* START Supplied text *

Microsoft Shipped 2 Million Units of Windows Phone 7 Software Last Quarter - azharcs
http://www.bloomberg.com/news/2011-01-26/microsoft-says-it-shipped-2-million-windows-phones-last-quarter.html
======
larsberg
I moved from my iPhone (which finally bit the dust) to the LG Quantum. The
nice things:

\- Zune Pass. It's like Netflix for music, but you can carry your queue around
with you even if you're off-signal.

\- I stayed with AT&T, and have significantly fewer dropped calls and better
signal quality than on my last phone.

\- A single start screen with all the apps, auto-updating so you can see
weather and other info without having to launch the app is really fantastic.

\- No iTunes. The phone can just sync over WiFi, and there's no weird
tethering-to-one-machine garbage.

\- The keyboard! It's got two modifier keys (shift and FN), and the keys are
large enough that I can type pretty quickly. I need to port a mini-emacs and a
terminal window ASAP. It's that usable.

The not-good:

\- The App Market really isn't there. And where there are similar apps, the
ports smell of outsourced development, as many of them (Yelp and Kindle, I'm
looking at you!) crash and/or just don't have a very smooth feel.

* END Supplied text *

Challenge 1 – In the Windows Phone 7 thread, which phone did larsberg move to after the iPhone?
Challenge 2 – Resume the Windows Phone 7 thread from its last line and keep writing it.
The material that follows has no role here.

* START Provided data *

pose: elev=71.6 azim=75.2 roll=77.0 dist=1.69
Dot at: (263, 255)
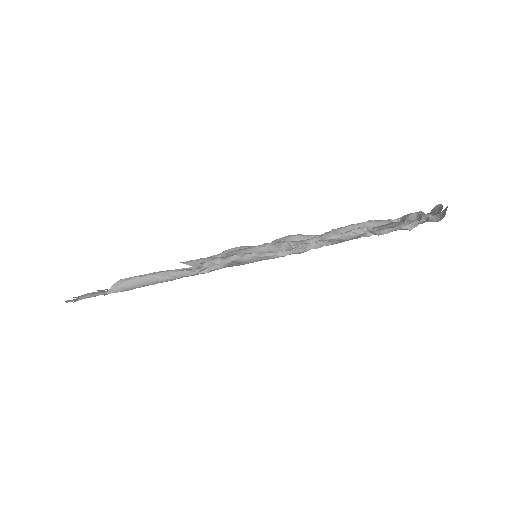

* END Provided data *

Final answer 1 – The LG Quantum.

Final answer 2 –
\- Location services seems to have a lot of trouble figuring out where I am to
anything smaller than a zip code.

\- I'm not on Facebook or XBox Live, so I feel like some of the social
integration is a bunch of work they did that I just miss out on. Fortunately,
I could just remove those apps from the front screen.

\- Trying to browse the Metro UI media app is a real pain. If I'm listening to
a song, do I use the back button or swipe in a direction? Well, it depends on
how I _got_ to the Now Playing screen, and there are a few cases where I've
been just stuck and had to close and re-open the app so that navigation would
reset and I could get back to a artists list.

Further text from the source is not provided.